Brief:
In the records, find every line with the word "tail" and copy it out.

(Keypoint text descriptions)
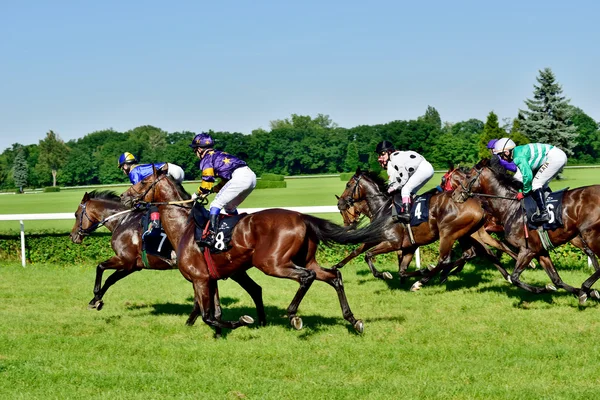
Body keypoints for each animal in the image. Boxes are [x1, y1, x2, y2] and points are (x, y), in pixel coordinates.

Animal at [68, 191, 268, 324]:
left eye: (76, 214)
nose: (73, 236)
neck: (123, 221)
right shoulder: (133, 266)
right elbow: (110, 279)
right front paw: (96, 300)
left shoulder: (126, 260)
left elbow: (101, 268)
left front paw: (95, 299)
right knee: (255, 289)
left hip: (231, 269)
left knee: (253, 289)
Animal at [120, 167, 394, 336]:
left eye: (143, 181)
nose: (123, 197)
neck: (184, 228)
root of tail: (302, 217)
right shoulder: (210, 279)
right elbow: (213, 311)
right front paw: (218, 331)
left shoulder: (199, 279)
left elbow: (209, 314)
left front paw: (241, 321)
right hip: (305, 259)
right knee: (332, 276)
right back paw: (353, 320)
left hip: (272, 263)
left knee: (307, 277)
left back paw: (292, 315)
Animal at [332, 169, 516, 290]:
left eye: (348, 184)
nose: (340, 203)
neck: (383, 209)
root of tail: (478, 204)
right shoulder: (407, 246)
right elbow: (400, 270)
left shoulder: (391, 242)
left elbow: (368, 255)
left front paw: (384, 274)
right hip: (469, 234)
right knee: (480, 251)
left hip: (448, 233)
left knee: (446, 259)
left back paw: (424, 281)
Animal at [452, 159, 600, 304]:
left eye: (468, 176)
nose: (454, 194)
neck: (511, 207)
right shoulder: (540, 251)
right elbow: (556, 280)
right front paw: (585, 293)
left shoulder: (527, 250)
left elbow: (514, 278)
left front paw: (546, 289)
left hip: (590, 235)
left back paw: (585, 286)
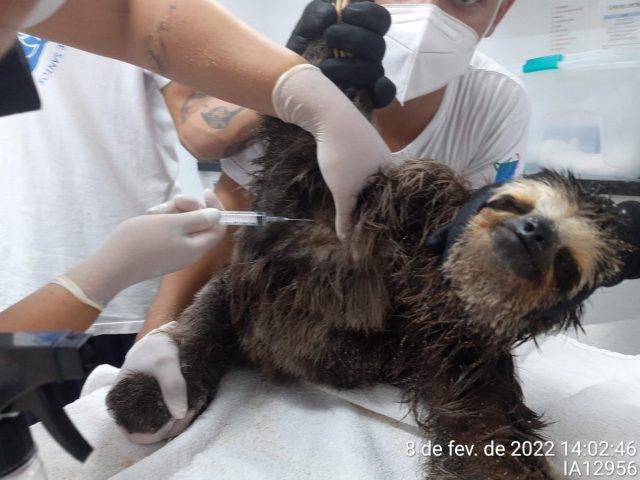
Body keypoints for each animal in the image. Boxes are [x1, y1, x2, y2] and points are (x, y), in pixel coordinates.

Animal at [105, 25, 636, 480]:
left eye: (567, 264)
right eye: (513, 203)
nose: (534, 232)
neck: (423, 276)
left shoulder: (458, 346)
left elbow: (484, 426)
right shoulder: (320, 203)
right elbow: (306, 148)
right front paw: (342, 56)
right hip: (234, 291)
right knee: (206, 315)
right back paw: (150, 390)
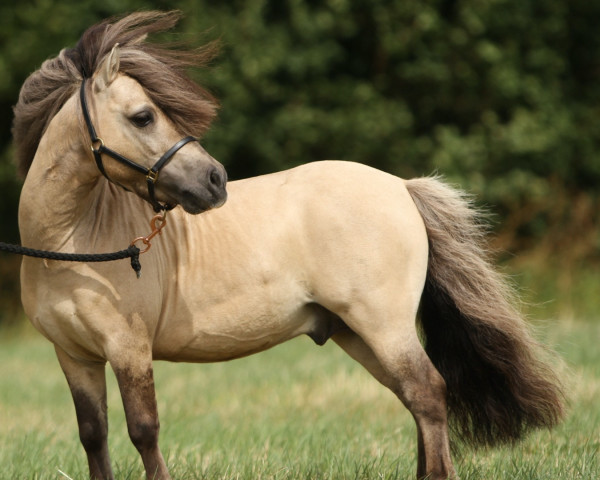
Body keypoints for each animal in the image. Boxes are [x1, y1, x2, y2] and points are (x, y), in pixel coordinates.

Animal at [14, 10, 564, 480]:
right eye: (144, 116)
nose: (215, 180)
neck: (72, 246)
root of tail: (400, 187)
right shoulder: (76, 357)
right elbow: (94, 436)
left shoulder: (129, 349)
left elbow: (144, 432)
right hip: (356, 334)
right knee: (416, 399)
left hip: (384, 327)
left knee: (428, 393)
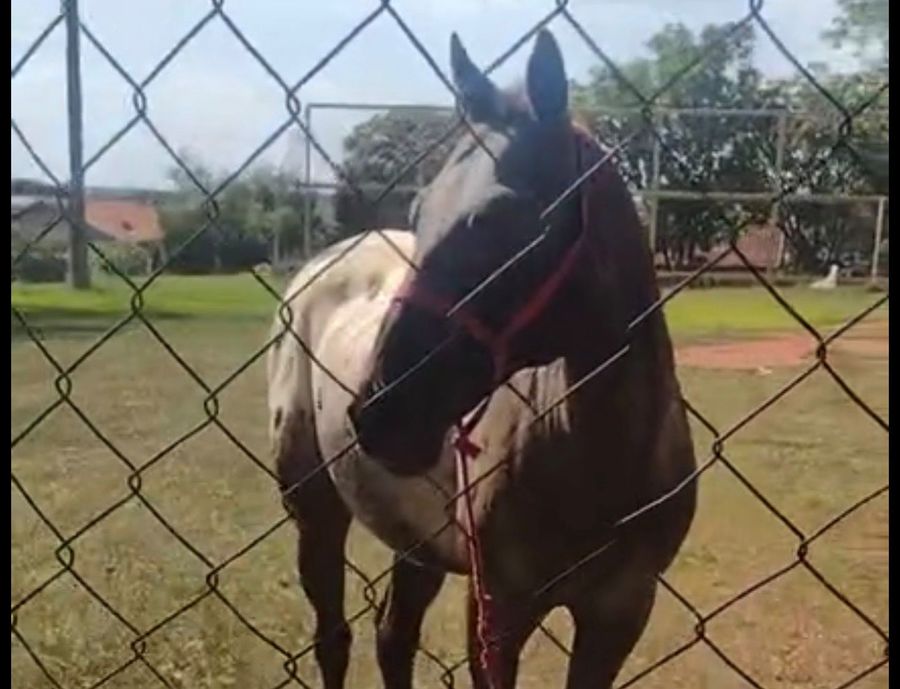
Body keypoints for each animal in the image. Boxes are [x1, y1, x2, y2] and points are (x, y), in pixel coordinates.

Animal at [267, 29, 697, 689]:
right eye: (418, 213)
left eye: (502, 218)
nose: (381, 412)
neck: (597, 464)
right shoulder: (498, 610)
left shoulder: (620, 613)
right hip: (314, 510)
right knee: (333, 639)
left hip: (415, 540)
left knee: (394, 636)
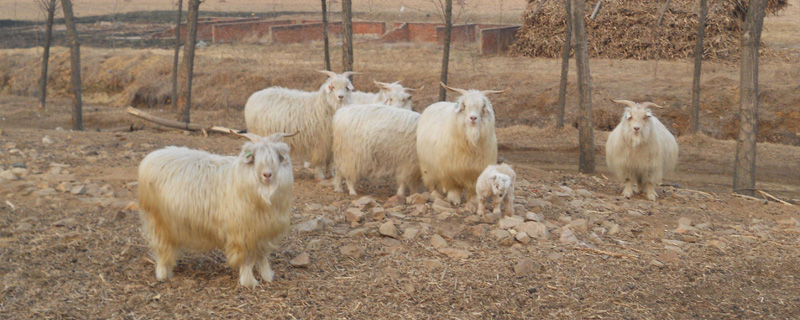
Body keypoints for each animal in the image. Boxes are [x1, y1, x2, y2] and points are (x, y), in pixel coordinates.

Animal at [138, 131, 296, 288]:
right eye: (255, 158)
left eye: (276, 157)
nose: (267, 175)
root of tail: (151, 156)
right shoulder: (241, 234)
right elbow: (246, 260)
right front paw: (248, 281)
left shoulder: (264, 232)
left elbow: (262, 257)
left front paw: (267, 276)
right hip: (157, 220)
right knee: (161, 248)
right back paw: (162, 273)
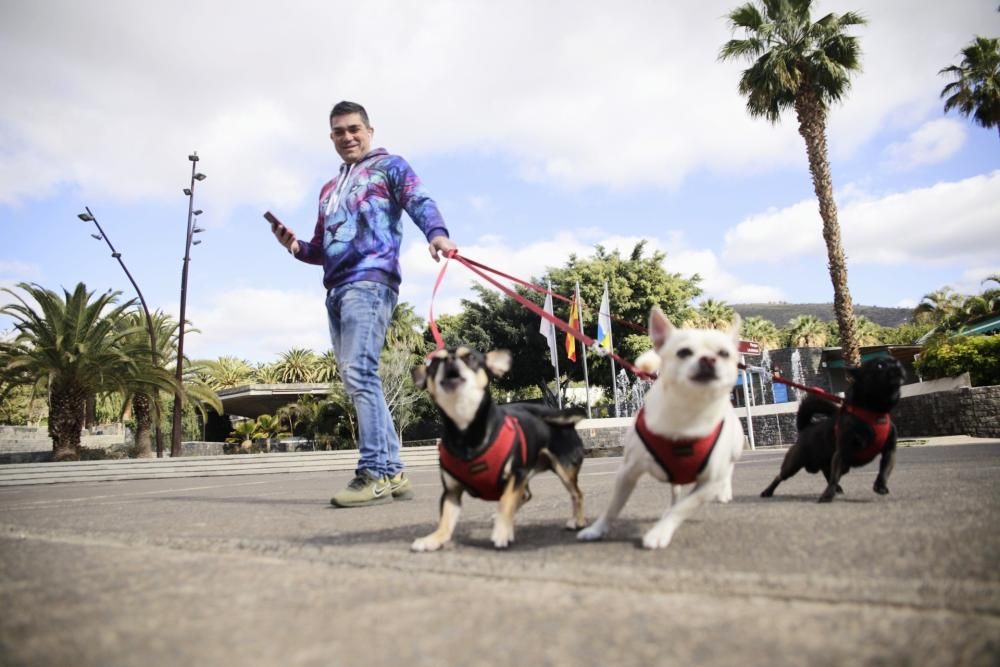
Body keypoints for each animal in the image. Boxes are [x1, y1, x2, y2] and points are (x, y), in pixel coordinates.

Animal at [410, 348, 588, 552]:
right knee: (526, 495)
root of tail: (562, 417)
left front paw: (502, 533)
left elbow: (505, 502)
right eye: (435, 362)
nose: (450, 360)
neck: (466, 431)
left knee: (576, 493)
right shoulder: (451, 492)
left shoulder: (516, 474)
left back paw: (578, 521)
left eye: (469, 357)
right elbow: (445, 520)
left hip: (564, 468)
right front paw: (434, 538)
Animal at [756, 358, 908, 504]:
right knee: (780, 476)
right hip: (793, 464)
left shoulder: (889, 452)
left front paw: (880, 485)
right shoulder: (842, 453)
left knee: (826, 472)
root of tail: (805, 428)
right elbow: (834, 477)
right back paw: (767, 491)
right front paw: (827, 495)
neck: (874, 414)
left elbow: (884, 470)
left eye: (896, 361)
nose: (898, 366)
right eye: (879, 366)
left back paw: (838, 488)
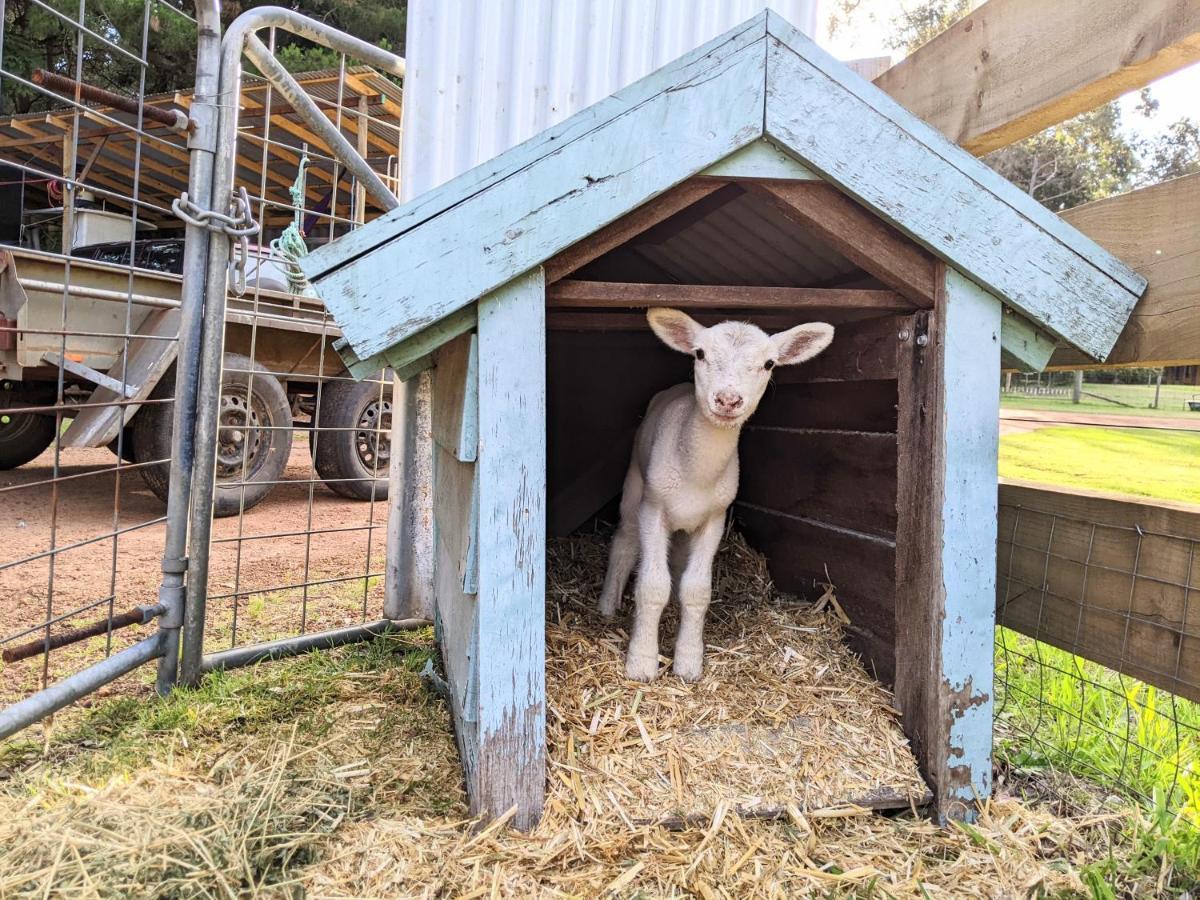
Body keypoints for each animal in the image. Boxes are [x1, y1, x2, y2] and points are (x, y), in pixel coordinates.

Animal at [600, 309, 835, 681]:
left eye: (769, 363)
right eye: (700, 354)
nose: (727, 400)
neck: (697, 472)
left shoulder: (714, 517)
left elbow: (697, 590)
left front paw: (688, 663)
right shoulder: (654, 510)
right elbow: (652, 585)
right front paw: (641, 663)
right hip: (635, 483)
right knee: (624, 541)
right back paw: (608, 605)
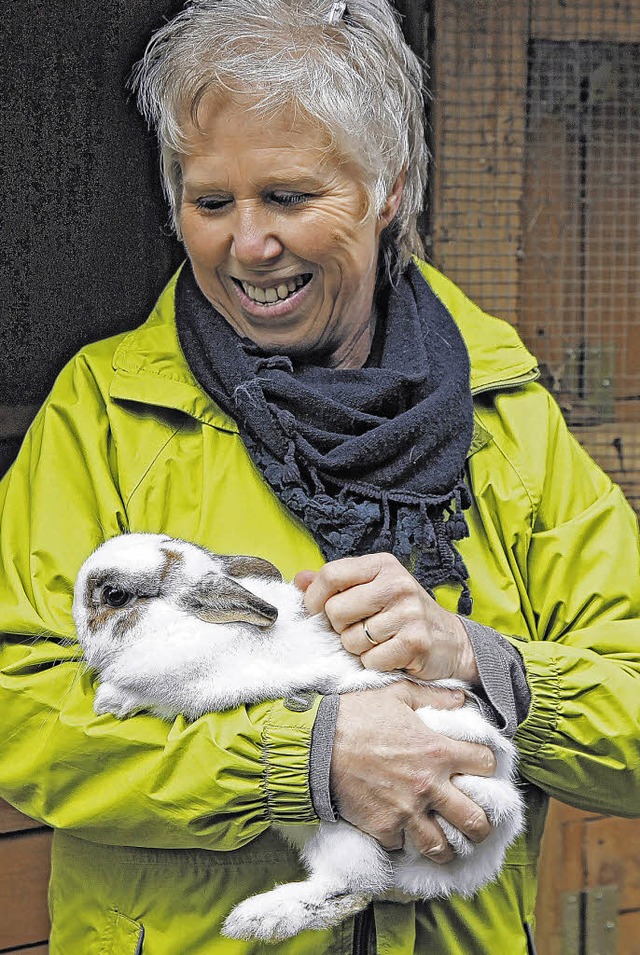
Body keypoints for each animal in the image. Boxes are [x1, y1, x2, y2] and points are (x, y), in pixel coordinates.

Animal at [74, 536, 524, 944]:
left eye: (114, 595)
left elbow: (151, 696)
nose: (74, 611)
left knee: (352, 885)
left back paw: (255, 920)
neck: (182, 623)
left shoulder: (191, 687)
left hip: (342, 827)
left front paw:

Result:
root of tail: (302, 217)
root of tail: (478, 204)
root of tail: (400, 187)
root of tail: (151, 156)
root of tail: (562, 417)
root of tail: (805, 428)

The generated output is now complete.